Die Fermentation von Getreide bedeutet im Wesentlichen einen Abbau antinutritiver Effekte, die Erhöhung der Verdaulichkeit der Mineralstoffe (Phosphor!), eine teilweise Aufspaltung der Faserfraktionen und eine deutliche Erhöhung des Proteinanteils bei verbesserter Pansenstabilitaet. Da der Fermentationsprozess im Wesentlichen zu einer Konzentration der Inhaltsstoffe führt, birgt dieser Prozess auch Risiken, die nur durch hoechste Sorgfalt im Einkauf und der Anlagenfuehrung zu bewaeltigen sind. Denn auch die Konzentrationen einiger unerwuenschter Stoffe wie Schwermetalle und Mykotoxine erhoehen sich im Endprodukt. Historisch lag gerade darin stets der grosse Vorteil in der Reinheit der alkoholischen Erzeugnisse aus Destillationsverfahren, denn unerwuenschte Bestandteile blieben in der Schlempe zurück. Fusarientoxine werden durch die Maischepraeparationen und das Gaerverfahren nicht abgebaut und liegen relativ zur Rohware im Endprodukt in bis zu doppelter Konzentration vor. Dieses Phaenomen bedeutet auch, dass bisher eher im Hintergrund auftretende Toxine wie Fusarinsaeure in ein kritisches Niveau gelangen können. Für den Ablauf des Gaerungsverfahrens selbst ist die Toxinkonzentration eher von untergeordneter Rolle, da die Empfindlichkeit der eingesetzten Hefekulturen weit höhere Konzentrationen betrifft als sie die Tierernaehrung diskutiert.

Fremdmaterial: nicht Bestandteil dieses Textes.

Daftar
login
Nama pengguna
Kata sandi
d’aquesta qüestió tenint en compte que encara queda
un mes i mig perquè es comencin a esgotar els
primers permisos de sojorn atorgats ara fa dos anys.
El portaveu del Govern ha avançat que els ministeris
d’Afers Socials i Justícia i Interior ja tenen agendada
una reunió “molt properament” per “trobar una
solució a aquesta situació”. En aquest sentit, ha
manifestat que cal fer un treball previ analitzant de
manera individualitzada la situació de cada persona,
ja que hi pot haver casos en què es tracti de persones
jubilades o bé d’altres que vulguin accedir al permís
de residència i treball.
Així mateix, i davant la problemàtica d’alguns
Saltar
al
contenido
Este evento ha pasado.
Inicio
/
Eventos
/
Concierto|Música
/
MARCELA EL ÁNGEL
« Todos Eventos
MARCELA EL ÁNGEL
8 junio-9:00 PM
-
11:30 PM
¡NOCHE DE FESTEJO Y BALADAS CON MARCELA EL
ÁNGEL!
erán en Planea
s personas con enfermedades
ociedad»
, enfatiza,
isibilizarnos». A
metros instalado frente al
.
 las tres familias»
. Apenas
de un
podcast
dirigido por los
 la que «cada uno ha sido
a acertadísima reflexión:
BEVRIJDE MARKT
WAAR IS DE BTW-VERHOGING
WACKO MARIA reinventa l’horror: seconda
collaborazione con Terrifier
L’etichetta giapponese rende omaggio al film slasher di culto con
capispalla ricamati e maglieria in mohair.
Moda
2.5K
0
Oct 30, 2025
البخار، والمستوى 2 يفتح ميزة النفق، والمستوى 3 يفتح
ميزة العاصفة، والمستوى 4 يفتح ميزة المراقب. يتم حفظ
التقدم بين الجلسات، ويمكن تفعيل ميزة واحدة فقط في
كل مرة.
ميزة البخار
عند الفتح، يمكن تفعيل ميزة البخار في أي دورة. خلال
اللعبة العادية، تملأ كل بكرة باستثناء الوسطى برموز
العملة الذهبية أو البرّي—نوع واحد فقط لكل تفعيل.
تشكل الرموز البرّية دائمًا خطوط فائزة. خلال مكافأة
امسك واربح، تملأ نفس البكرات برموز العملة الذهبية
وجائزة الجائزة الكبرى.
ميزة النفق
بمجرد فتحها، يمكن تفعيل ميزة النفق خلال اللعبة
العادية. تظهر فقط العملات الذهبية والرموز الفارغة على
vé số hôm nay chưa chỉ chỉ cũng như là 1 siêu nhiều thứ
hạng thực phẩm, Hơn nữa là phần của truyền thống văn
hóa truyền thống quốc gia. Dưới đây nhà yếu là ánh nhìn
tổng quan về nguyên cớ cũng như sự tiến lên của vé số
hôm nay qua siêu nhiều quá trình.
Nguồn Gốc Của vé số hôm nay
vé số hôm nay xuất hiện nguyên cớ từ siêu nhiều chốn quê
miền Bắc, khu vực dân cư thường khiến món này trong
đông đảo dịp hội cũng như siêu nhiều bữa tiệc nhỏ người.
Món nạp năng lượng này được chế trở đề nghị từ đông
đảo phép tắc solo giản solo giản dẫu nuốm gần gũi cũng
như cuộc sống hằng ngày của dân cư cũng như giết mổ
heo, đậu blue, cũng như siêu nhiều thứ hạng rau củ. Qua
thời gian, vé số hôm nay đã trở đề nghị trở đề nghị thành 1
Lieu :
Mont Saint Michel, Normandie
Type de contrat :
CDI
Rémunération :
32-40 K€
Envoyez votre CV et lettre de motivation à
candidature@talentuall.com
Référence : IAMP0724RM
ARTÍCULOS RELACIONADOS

Der Rohwareneinkauf kuenftiger Brennereien, die Futter erzeugen moechten, muss also sehr hohe Qualitaetsanforderungen, aehnlich denen der Brauindustrie verbindlich in der Landwirtschaft durchsetzen und diese beim Futterverkauf Argumentativ nutzen. Neben der Reinheit bestimmen nicht Proteingehalt und Fallzahl sondern Stärke und Feuchte den Preis, da geringe Schwankungen im Stärke- und Feuchtegehalt der Rohwaren unmittelbar mit der Alkoholausbeute korrelieren. Die Hoffnung, Biokraftstoffanlagen bieten ein ideales Medium zur Vermarktung drittklassiger Ware oder gar Beseitigung nicht verkehrsfaehiger Getreide ist schnell zerschlagen. Neue oder schlicht andere Qualitaetskriterien bestimmen den Markt und gerade darin liegt wiederum die grosse Chance für die heimische Ware gegenüber dem Import.